Stored data entries
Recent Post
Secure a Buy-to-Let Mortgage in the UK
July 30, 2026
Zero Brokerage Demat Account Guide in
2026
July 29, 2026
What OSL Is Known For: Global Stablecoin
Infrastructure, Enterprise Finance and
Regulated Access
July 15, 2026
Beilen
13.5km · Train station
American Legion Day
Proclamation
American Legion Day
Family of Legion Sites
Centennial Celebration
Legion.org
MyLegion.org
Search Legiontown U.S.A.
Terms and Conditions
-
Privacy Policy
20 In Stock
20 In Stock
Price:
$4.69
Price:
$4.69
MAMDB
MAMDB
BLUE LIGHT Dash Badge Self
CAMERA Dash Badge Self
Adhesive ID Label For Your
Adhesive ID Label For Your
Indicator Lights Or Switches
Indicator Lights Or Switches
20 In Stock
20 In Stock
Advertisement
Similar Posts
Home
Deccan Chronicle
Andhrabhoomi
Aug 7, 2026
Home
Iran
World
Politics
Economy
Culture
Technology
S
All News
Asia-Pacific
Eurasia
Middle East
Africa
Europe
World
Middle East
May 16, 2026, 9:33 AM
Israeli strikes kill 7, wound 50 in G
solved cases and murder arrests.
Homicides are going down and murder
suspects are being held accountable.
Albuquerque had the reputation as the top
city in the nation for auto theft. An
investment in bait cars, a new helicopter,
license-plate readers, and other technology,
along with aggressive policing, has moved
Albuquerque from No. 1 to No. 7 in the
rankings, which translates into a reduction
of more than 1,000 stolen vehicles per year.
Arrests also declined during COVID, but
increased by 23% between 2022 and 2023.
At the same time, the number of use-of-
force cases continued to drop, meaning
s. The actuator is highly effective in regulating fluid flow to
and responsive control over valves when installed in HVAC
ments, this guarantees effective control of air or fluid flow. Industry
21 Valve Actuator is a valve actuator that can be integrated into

• _WHAT THE TASK REQUIRES_
Could you give the lines of the data, starting at the first line and ending at the line containing "CAMERA Dash Badge Self", both included, as a JSON list of strings with one string per line and no blank lines?

• _SOLUTION TO THIS EXERCISE_
[
  "Recent Post",
  "Secure a Buy-to-Let Mortgage in the UK",
  "July 30, 2026",
  "Zero Brokerage Demat Account Guide in",
  "2026",
  "July 29, 2026",
  "What OSL Is Known For: Global Stablecoin",
  "Infrastructure, Enterprise Finance and",
  "Regulated Access",
  "July 15, 2026",
  "Beilen",
  "13.5km · Train station",
  "American Legion Day",
  "Proclamation",
  "American Legion Day",
  "Family of Legion Sites",
  "Centennial Celebration",
  "Legion.org",
  "MyLegion.org",
  "Search Legiontown U.S.A.",
  "Terms and Conditions",
  "-",
  "Privacy Policy",
  "20 In Stock",
  "20 In Stock",
  "Price:",
  "$4.69",
  "Price:",
  "$4.69",
  "MAMDB",
  "MAMDB",
  "BLUE LIGHT Dash Badge Self",
  "CAMERA Dash Badge Self"
]